══ DATA PROVIDED ══

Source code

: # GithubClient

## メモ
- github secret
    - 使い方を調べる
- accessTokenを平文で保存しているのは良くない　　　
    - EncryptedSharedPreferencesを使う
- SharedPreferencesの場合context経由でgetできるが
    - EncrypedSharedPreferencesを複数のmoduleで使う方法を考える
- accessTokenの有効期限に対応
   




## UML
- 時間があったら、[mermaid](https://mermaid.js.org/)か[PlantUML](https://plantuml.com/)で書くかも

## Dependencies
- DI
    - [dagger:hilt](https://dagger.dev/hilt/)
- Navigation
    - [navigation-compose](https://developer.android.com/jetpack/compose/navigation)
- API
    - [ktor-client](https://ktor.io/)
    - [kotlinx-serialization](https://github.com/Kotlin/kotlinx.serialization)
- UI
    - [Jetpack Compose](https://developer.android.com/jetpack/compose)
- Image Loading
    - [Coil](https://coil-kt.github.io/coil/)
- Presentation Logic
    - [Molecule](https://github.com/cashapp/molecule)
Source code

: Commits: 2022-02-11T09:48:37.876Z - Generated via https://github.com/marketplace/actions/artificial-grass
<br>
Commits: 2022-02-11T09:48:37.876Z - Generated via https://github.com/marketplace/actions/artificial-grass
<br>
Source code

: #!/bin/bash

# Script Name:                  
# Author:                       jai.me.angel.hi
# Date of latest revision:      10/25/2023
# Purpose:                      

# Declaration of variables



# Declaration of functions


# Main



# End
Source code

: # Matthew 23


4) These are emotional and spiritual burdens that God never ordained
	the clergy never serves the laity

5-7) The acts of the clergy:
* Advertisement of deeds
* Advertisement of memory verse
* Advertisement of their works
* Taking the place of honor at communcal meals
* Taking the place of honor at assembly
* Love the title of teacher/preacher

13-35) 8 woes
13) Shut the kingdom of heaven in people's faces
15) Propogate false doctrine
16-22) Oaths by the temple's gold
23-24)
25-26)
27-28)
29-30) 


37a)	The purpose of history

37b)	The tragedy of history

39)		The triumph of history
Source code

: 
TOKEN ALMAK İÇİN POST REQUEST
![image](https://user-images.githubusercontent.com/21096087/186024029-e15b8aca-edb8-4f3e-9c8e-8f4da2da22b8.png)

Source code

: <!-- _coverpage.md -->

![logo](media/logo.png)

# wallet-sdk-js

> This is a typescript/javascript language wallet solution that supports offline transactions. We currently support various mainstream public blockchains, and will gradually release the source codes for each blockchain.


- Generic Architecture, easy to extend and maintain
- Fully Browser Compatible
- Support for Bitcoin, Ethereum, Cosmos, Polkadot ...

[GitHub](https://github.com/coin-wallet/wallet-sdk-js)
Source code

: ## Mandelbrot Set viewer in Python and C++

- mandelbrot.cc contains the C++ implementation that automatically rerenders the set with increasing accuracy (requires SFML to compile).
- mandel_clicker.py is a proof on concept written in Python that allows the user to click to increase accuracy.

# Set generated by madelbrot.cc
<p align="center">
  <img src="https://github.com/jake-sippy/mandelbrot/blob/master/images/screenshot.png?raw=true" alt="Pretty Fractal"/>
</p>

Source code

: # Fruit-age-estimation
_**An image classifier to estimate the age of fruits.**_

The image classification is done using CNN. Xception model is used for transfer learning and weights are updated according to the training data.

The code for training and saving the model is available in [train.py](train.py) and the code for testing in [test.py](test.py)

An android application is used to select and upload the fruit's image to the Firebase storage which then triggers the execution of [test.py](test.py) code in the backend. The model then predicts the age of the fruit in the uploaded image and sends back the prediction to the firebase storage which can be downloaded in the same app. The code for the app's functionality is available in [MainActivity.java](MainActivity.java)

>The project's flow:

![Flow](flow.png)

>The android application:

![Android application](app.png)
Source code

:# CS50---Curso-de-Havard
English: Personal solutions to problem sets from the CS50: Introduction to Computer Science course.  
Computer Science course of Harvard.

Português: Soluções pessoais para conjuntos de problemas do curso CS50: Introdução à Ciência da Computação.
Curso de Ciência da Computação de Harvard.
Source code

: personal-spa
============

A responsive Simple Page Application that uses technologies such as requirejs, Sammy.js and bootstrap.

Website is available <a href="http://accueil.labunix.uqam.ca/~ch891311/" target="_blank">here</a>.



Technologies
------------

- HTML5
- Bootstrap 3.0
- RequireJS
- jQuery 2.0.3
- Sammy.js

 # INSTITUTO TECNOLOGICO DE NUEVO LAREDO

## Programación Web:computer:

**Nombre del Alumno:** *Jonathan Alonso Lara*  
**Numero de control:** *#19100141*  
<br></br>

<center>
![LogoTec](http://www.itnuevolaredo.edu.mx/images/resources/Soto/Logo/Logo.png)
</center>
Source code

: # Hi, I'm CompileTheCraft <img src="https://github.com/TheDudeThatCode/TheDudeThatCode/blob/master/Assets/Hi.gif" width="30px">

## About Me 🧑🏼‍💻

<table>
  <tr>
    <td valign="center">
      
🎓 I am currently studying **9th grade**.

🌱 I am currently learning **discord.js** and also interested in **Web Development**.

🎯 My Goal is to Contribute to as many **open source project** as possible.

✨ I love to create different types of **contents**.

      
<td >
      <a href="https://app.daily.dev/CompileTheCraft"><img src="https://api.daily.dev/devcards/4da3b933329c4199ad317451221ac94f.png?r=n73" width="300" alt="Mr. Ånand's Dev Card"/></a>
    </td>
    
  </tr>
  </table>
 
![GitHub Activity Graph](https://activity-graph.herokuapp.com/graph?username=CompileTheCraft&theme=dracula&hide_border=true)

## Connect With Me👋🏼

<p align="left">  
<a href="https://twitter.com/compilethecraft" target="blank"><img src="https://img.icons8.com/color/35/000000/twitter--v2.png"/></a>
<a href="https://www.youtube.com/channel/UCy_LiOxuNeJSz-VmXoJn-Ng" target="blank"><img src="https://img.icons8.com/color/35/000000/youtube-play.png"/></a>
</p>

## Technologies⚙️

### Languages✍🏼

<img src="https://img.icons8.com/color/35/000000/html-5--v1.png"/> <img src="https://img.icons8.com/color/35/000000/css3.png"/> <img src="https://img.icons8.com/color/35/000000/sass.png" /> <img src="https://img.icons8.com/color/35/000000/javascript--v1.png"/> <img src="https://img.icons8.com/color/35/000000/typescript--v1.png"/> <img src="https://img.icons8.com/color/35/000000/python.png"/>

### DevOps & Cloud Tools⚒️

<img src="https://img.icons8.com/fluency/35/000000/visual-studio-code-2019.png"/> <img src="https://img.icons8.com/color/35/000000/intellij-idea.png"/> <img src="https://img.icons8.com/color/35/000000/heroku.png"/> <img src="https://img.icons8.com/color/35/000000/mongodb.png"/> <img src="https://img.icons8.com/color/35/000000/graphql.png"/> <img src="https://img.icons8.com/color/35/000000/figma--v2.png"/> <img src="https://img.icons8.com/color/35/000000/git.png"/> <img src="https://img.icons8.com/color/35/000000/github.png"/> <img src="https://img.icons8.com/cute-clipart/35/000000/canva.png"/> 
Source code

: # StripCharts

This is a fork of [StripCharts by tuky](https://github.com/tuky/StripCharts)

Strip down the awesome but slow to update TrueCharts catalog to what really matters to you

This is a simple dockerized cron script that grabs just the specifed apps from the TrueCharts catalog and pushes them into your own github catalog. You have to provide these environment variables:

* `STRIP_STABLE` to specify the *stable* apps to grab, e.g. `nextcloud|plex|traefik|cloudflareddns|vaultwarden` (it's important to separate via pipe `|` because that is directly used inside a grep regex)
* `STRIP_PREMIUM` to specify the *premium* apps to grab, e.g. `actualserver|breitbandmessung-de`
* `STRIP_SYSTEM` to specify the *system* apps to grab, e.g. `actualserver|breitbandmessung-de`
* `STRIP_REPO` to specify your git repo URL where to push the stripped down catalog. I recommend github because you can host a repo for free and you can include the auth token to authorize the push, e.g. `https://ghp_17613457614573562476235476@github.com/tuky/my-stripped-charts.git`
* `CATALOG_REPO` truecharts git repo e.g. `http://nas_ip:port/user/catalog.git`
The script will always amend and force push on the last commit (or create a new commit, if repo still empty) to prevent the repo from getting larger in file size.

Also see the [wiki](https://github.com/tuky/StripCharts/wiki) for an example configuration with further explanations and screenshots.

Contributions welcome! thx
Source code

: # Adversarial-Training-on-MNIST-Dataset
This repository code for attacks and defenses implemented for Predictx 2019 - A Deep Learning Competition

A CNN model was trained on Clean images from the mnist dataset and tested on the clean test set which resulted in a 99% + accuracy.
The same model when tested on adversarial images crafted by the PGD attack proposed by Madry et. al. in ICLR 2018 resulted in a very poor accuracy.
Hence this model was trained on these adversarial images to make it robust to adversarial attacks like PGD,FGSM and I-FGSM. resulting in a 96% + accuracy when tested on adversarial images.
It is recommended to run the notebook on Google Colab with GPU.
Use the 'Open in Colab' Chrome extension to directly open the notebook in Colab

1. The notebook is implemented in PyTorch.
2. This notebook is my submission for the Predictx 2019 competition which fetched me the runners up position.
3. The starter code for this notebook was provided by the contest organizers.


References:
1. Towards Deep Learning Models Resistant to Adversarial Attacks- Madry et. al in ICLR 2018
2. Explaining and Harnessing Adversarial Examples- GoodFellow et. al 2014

═══

▸ ASSIGNMENT: In the entries above, locate every line with the word "Commits" and copy it.

▸ SOLVED EXERCISE:
: Commits: 2022-02-11T09:48:37.876Z - Generated via https://github.com/marketplace/actions/artificial-grass
Commits: 2022-02-11T09:48:37.876Z - Generated via https://github.com/marketplace/actions/artificial-grass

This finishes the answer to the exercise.